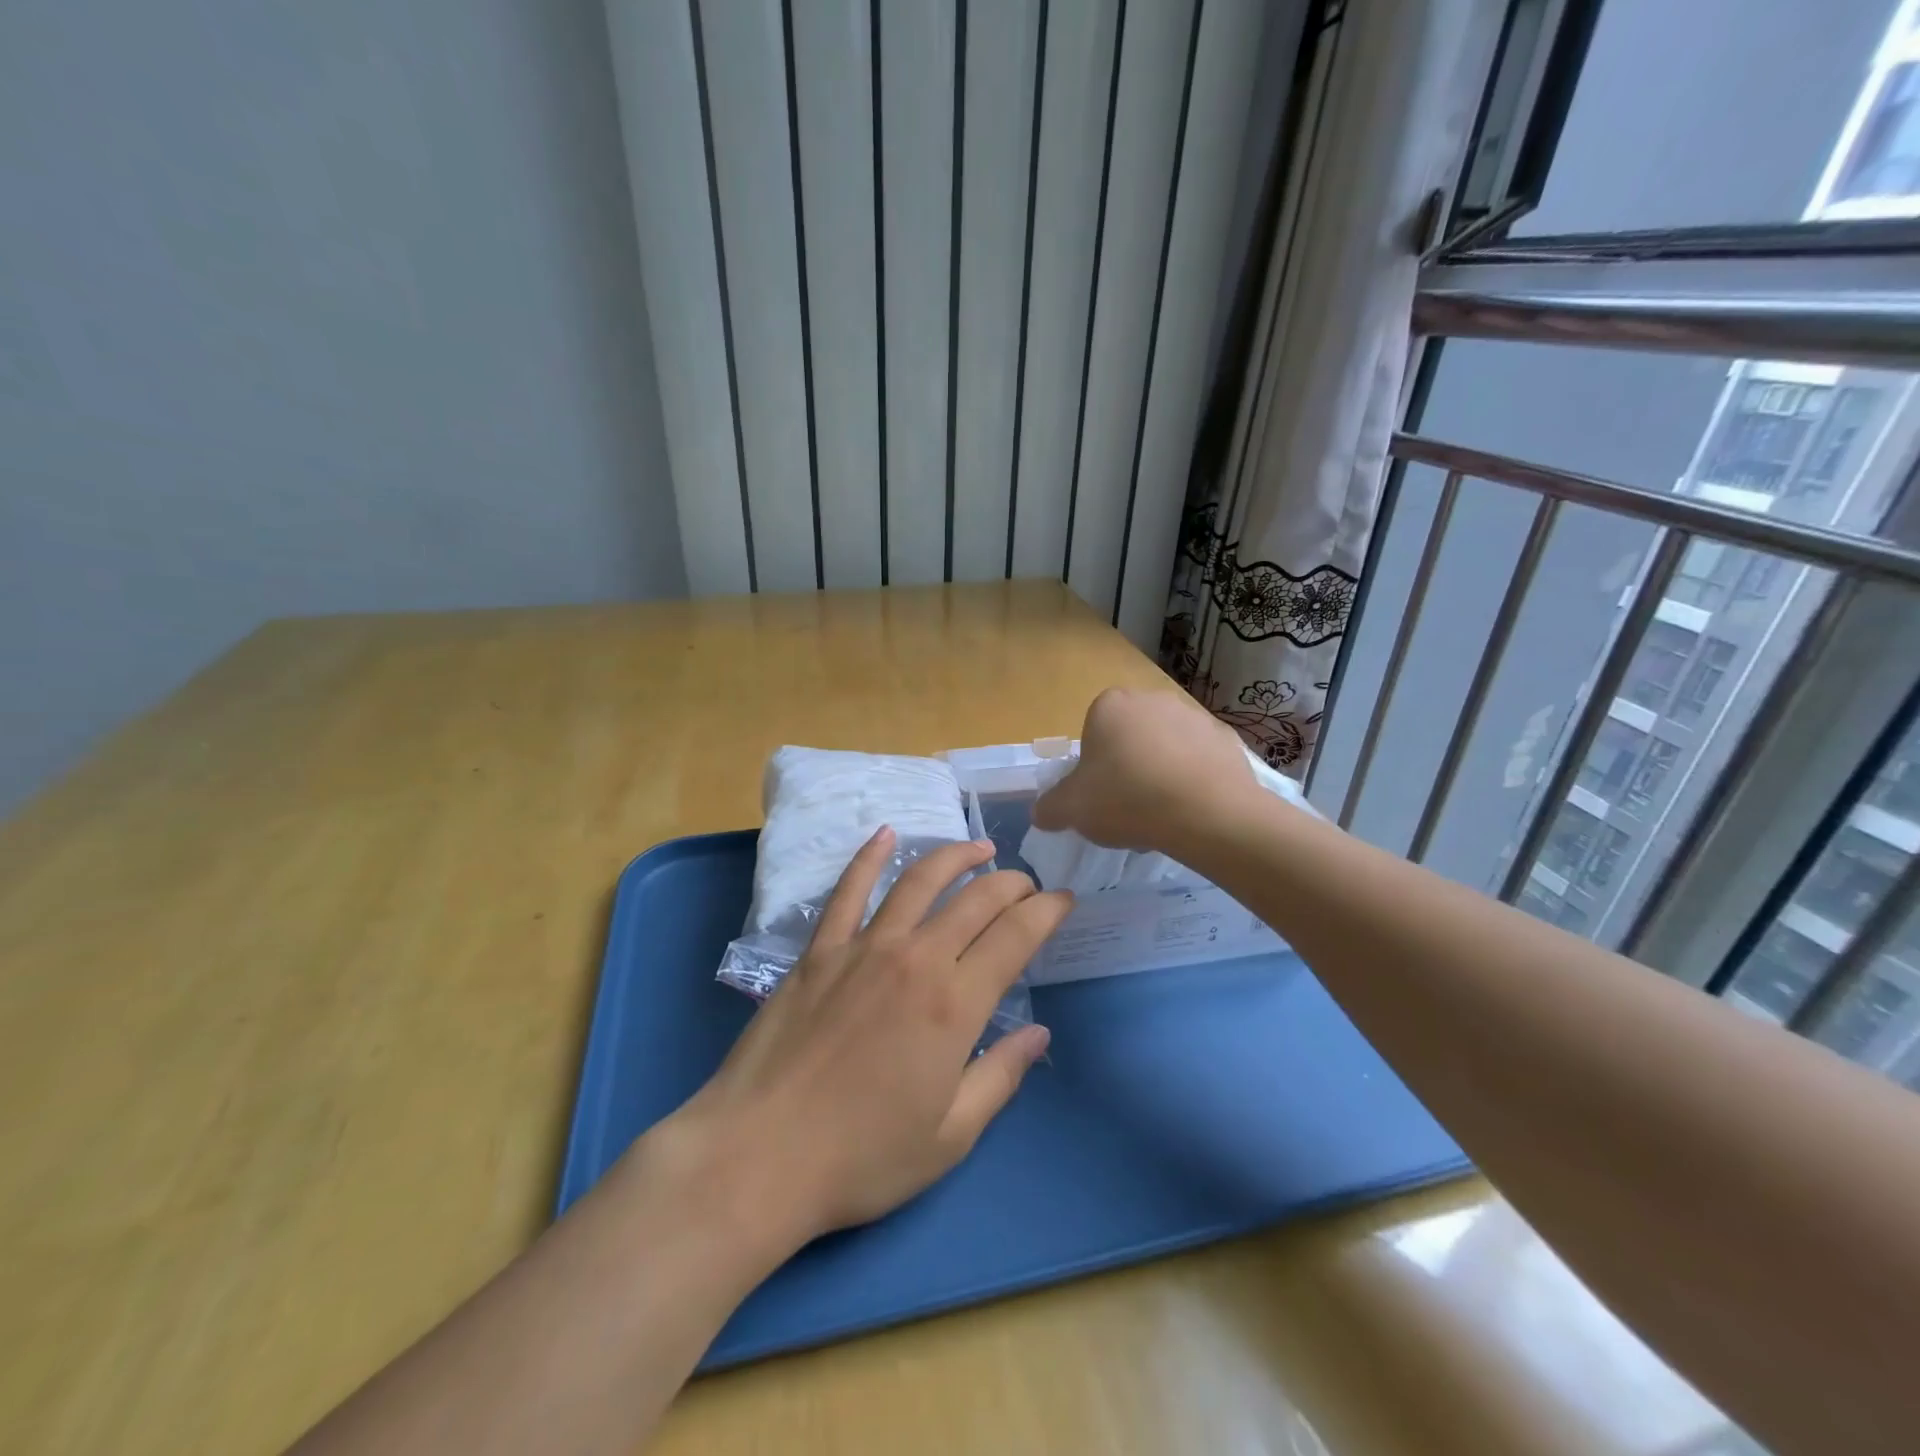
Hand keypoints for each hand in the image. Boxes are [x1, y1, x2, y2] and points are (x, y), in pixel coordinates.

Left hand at [646, 830, 1068, 1250]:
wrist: (759, 1155)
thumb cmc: (862, 1157)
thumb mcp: (950, 1136)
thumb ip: (1001, 1076)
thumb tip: (1039, 1034)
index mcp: (955, 1004)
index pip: (1016, 936)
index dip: (1046, 911)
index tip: (1063, 900)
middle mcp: (915, 959)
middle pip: (976, 900)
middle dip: (1011, 883)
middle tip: (1026, 883)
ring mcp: (863, 947)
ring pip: (919, 881)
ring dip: (955, 857)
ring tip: (979, 848)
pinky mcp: (819, 950)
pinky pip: (849, 889)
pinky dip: (870, 856)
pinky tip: (886, 834)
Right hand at [1032, 687, 1255, 854]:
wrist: (1206, 813)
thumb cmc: (1126, 800)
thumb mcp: (1071, 810)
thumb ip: (1049, 808)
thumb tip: (1041, 813)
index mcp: (1109, 706)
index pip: (1093, 732)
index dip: (1093, 767)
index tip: (1100, 795)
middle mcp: (1151, 699)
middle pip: (1130, 737)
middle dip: (1128, 766)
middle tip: (1128, 806)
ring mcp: (1193, 715)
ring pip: (1166, 747)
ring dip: (1161, 772)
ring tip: (1163, 813)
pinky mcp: (1226, 738)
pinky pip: (1199, 759)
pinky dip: (1194, 779)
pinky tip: (1192, 809)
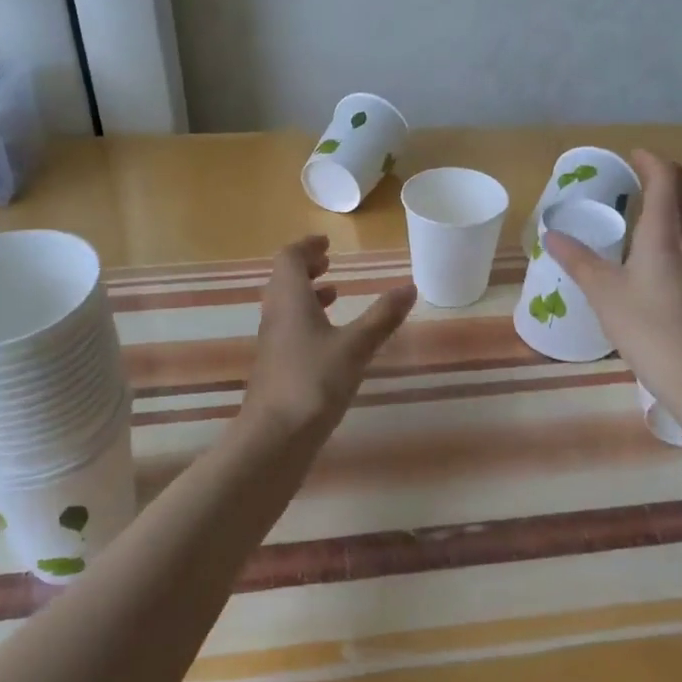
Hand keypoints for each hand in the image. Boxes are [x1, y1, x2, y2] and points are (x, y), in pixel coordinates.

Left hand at [241, 236, 416, 443]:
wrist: (274, 437)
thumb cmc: (314, 382)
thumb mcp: (356, 347)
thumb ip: (382, 317)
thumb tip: (410, 287)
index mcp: (289, 299)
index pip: (289, 258)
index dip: (306, 247)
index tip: (327, 244)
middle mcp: (275, 314)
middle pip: (283, 279)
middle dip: (305, 268)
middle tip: (329, 263)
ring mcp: (272, 342)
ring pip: (284, 305)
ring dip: (306, 294)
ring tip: (334, 295)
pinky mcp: (274, 366)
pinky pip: (287, 328)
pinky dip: (306, 319)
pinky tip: (329, 339)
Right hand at [544, 150, 681, 415]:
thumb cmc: (649, 330)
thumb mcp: (604, 294)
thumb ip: (579, 260)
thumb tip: (552, 234)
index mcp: (667, 232)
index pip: (667, 177)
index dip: (651, 160)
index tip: (632, 156)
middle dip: (672, 175)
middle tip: (644, 181)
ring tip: (656, 211)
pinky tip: (672, 254)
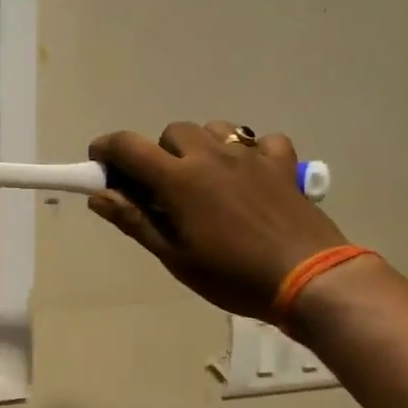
※ ※ ※
### [What to do]
A complete and exact copy of the records is required. Exclude the pictures.

### [Output of the task]
Hand keypoints for each hand in the image. Boxes are [x1, y1, x2, y2] and points are (x, y), in pixel coordinates.

Left hand at [646, 830, 1068, 1250]:
wrist: (759, 1155)
thumb cmc: (862, 1157)
thumb mcp: (950, 1136)
thumb ip: (1001, 1076)
thumb tip: (1039, 1034)
index mcp: (955, 1004)
index pip: (1016, 936)
index dip: (1046, 911)
index tip: (1063, 900)
middle mcp: (915, 959)
middle pip: (976, 900)
middle dip: (1011, 883)
middle tip: (1026, 883)
ring mcp: (863, 947)
ring pip: (919, 881)
ring dip: (955, 857)
ring tip: (979, 848)
pinky mcp: (819, 950)
pinky pip: (849, 889)
pinky dip: (870, 856)
pinky tip: (886, 834)
Right hand at [1032, 687, 1255, 854]:
wrist: (1206, 813)
thumb cmc: (1126, 800)
thumb mcp: (1071, 810)
thumb ip: (1049, 808)
thumb tip: (1041, 813)
index mcp: (1109, 706)
index pip: (1093, 732)
index dip: (1093, 767)
index tip: (1100, 795)
middle mcp: (1151, 699)
middle pip: (1130, 737)
middle dip: (1128, 766)
middle tip: (1128, 806)
ring mcp: (1193, 715)
ring pip: (1166, 747)
ring dip: (1161, 772)
ring tip: (1163, 813)
pinky mcp: (1226, 738)
pinky pip: (1199, 759)
pinky dip: (1194, 779)
pinky tip: (1192, 809)
Hand keypoints for each hand in the image. Boxes are [x1, y1, x2, y2] and points are (x, y), in pixel coordinates.

Left hand at [241, 236, 416, 443]:
wrist: (274, 437)
thumb cmc: (314, 382)
thumb mcp: (356, 347)
thumb ip: (382, 317)
thumb tip: (410, 287)
index mcp: (289, 299)
index pip: (289, 258)
index dip: (306, 247)
index tip: (327, 244)
middle mcp: (275, 314)
middle pip: (283, 279)
middle dip: (305, 268)
middle tip: (329, 263)
ring mcp: (272, 342)
ring pip: (284, 305)
ring dip: (306, 294)
ring tip: (334, 295)
pinky mcp: (274, 366)
pinky pip: (287, 328)
pinky dip: (306, 319)
pinky tip: (329, 339)
Right hand at [544, 150, 681, 415]:
thumb cmc: (649, 330)
thumb mcp: (604, 294)
thumb ip: (579, 260)
thumb tip: (552, 234)
index mcp: (667, 232)
index pip: (667, 177)
index dip: (651, 160)
index tip: (632, 156)
middle dip: (672, 175)
middle tip: (644, 181)
ring tip: (656, 211)
pinky tip: (672, 254)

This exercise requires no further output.